WHAT YOU HAVE TO DO
Copy every line below word for word, keeping them in their original order.

Collected data
═══
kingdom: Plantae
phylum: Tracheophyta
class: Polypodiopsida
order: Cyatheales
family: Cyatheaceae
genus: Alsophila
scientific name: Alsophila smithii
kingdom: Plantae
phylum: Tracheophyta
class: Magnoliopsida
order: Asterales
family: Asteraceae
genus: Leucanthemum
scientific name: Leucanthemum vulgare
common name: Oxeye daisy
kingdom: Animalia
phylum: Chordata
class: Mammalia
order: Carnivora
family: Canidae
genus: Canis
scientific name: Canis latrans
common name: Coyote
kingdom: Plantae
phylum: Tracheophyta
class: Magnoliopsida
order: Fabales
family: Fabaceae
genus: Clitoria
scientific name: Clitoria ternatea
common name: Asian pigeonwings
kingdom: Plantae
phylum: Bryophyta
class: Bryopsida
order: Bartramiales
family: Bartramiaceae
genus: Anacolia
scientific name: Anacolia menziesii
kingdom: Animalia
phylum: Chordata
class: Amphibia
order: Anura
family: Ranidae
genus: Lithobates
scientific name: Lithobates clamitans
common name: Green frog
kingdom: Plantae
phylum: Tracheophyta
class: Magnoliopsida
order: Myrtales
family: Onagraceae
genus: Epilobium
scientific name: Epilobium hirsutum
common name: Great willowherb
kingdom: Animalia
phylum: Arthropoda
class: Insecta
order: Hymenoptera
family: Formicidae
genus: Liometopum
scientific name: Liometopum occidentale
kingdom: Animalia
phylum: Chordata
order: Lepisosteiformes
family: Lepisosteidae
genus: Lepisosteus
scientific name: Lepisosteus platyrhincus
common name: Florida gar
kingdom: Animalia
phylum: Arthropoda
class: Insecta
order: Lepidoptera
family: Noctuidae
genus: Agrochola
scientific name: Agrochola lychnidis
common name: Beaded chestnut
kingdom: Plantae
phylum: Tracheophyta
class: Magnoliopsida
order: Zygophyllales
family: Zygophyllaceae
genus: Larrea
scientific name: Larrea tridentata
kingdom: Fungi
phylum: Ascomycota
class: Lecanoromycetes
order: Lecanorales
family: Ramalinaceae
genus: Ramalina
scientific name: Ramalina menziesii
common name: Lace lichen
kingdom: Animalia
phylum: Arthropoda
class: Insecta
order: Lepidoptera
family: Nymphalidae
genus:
═══
WORKED SOLUTION
kingdom: Plantae
phylum: Tracheophyta
class: Polypodiopsida
order: Cyatheales
family: Cyatheaceae
genus: Alsophila
scientific name: Alsophila smithii
kingdom: Plantae
phylum: Tracheophyta
class: Magnoliopsida
order: Asterales
family: Asteraceae
genus: Leucanthemum
scientific name: Leucanthemum vulgare
common name: Oxeye daisy
kingdom: Animalia
phylum: Chordata
class: Mammalia
order: Carnivora
family: Canidae
genus: Canis
scientific name: Canis latrans
common name: Coyote
kingdom: Plantae
phylum: Tracheophyta
class: Magnoliopsida
order: Fabales
family: Fabaceae
genus: Clitoria
scientific name: Clitoria ternatea
common name: Asian pigeonwings
kingdom: Plantae
phylum: Bryophyta
class: Bryopsida
order: Bartramiales
family: Bartramiaceae
genus: Anacolia
scientific name: Anacolia menziesii
kingdom: Animalia
phylum: Chordata
class: Amphibia
order: Anura
family: Ranidae
genus: Lithobates
scientific name: Lithobates clamitans
common name: Green frog
kingdom: Plantae
phylum: Tracheophyta
class: Magnoliopsida
order: Myrtales
family: Onagraceae
genus: Epilobium
scientific name: Epilobium hirsutum
common name: Great willowherb
kingdom: Animalia
phylum: Arthropoda
class: Insecta
order: Hymenoptera
family: Formicidae
genus: Liometopum
scientific name: Liometopum occidentale
kingdom: Animalia
phylum: Chordata
order: Lepisosteiformes
family: Lepisosteidae
genus: Lepisosteus
scientific name: Lepisosteus platyrhincus
common name: Florida gar
kingdom: Animalia
phylum: Arthropoda
class: Insecta
order: Lepidoptera
family: Noctuidae
genus: Agrochola
scientific name: Agrochola lychnidis
common name: Beaded chestnut
kingdom: Plantae
phylum: Tracheophyta
class: Magnoliopsida
order: Zygophyllales
family: Zygophyllaceae
genus: Larrea
scientific name: Larrea tridentata
kingdom: Fungi
phylum: Ascomycota
class: Lecanoromycetes
order: Lecanorales
family: Ramalinaceae
genus: Ramalina
scientific name: Ramalina menziesii
common name: Lace lichen
kingdom: Animalia
phylum: Arthropoda
class: Insecta
order: Lepidoptera
family: Nymphalidae
genus:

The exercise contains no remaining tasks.